Il sindaco apre ufficialmente all’adesione del Comune di Agrigento alla rottamazione quinquies, confermando la volontà condivisa con la Giunta.
La risposta è arrivata in modo diretto. Alla domanda se il Comune di Agrigento intenda aderire alla rottamazione quinquies prevista dalla Legge di Bilancio 2026, il sindaco Francesco Miccichè, da noi interpellato, ha risposto senza esitazioni: “Sì”.
Un sì che, alla richiesta di chiarimento, si traduce in una presa di posizione politica chiara: «C’è una volontà chiara, condivisa con la Giunta, di andare avanti verso l’adesione del Comune di Agrigento alla rottamazione quinquies, nell’interesse dei cittadini e dell’Ente», ha dichiarato il sindaco Francesco Miccichè. Parole che aprono ufficialmente alla possibilità per il Comune di Agrigento di aderire alla misura nazionale di pace fiscale, consentendo anche ai cittadini con debiti comunali di usufruire della definizione agevolata.
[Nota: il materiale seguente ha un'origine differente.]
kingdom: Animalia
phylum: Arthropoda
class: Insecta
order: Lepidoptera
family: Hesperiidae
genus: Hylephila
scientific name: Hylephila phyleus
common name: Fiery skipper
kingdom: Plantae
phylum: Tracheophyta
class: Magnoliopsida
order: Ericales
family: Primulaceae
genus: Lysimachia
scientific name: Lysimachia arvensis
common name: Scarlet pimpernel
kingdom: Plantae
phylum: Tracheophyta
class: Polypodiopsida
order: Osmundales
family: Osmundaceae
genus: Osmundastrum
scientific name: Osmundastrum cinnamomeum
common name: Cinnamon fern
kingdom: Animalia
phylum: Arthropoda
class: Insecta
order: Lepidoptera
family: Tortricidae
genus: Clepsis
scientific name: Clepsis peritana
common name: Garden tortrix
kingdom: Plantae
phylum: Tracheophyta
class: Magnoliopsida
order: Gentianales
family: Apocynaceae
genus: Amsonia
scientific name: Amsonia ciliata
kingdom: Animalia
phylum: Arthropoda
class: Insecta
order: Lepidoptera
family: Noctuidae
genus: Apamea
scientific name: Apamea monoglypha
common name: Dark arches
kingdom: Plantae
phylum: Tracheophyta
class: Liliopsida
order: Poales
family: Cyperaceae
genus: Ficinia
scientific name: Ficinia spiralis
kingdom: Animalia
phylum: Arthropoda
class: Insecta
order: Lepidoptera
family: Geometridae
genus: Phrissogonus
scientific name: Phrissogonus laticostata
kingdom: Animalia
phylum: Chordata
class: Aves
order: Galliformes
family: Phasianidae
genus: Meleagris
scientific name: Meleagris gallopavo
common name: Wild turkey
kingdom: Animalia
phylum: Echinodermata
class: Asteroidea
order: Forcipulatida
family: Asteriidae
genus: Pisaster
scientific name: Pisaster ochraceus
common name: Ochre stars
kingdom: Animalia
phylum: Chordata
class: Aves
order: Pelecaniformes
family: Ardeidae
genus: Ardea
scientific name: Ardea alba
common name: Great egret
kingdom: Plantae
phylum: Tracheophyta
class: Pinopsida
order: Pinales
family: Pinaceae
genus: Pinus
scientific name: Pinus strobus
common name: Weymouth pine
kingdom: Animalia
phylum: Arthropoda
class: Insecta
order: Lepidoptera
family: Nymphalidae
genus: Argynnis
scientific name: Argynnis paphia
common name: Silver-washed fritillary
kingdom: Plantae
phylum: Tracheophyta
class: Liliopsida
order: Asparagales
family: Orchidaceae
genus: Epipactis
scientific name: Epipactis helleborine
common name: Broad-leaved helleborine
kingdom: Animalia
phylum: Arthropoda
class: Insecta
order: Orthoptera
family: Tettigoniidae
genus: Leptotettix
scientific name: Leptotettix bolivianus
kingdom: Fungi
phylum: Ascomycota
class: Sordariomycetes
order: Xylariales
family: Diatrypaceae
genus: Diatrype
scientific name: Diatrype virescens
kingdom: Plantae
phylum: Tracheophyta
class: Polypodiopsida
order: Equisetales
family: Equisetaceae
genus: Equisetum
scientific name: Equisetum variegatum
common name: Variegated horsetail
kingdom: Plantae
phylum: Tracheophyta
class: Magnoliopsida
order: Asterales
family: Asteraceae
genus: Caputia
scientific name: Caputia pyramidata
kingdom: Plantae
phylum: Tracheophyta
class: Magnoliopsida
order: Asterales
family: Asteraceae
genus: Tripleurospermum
Dal punto di vista politico, il percorso è già avviato. Il presidente del Consiglio comunale Giovanni Civiltà ci ha fatto sapere che tra il 3 e il 10 febbraio verrà convocata una seduta del Consiglio comunale nella quale, tra gli altri punti all’ordine del giorno, sarà inserito l’atto di indirizzo sulla rottamazione, presentato dai consiglieri Simone Gramaglia e Roberta Zicari. Nei prossimi giorni è inoltre prevista una conferenza dei capigruppo per definire tempi e modalità del confronto.
«È giusto precisare che si tratta di due atti diversi: quello presentato dalla consigliera Zicari è un atto di indirizzo, mentre la mia è una mozione d’ordine, più strutturata e con un contenuto tecnico più completo. Sono due strumenti differenti, che non vanno sovrapposti», chiarisce il consigliere comunale Simone Gramaglia. «Mi fa piacere che il sindaco abbia preso in considerazione questa proposta: è un tema che ho portato avanti con convinzione, perché credo possa rappresentare una reale opportunità sia per i cittadini sia per il Comune», aggiunge.
Resta ora da chiarire il nodo tecnico-amministrativo. La normativa nazionale prevede che l’adesione degli enti locali possa avvenire tramite delibera di Giunta, ma sarà necessario verificare se, nel caso specifico di Agrigento, questo passaggio sia sufficiente o se si renda necessario un ulteriore atto formale. Proprio su questo aspetto, nelle prossime ore è previsto un confronto tra i tecnici comunali e l’Amministrazione, decisivo per sciogliere ogni dubbio procedurale.
La scelta della rottamazione quinquies avrebbe un duplice effetto: offrire una possibilità concreta ai cittadini di regolarizzare la propria posizione su tributi come IMU e TARI e, allo stesso tempo, consentire al Comune di incassare risorse immediate, riducendo il peso dei crediti difficilmente esigibili.
L’ultima seduta del Consiglio comunale risale al 29 dicembre. Ora la rottamazione quinquies entra ufficialmente nel dibattito politico cittadino. E, almeno sul piano delle intenzioni, la direzione indicata dal sindaco e dalla Giunta appare già tracciata.
La rottamazione è una misura di pace fiscale che consente ai contribuenti di regolarizzare i debiti con il Fisco e con gli enti locali pagando solo l’importo dovuto, senza le maggiorazioni che negli anni fanno lievitare le somme.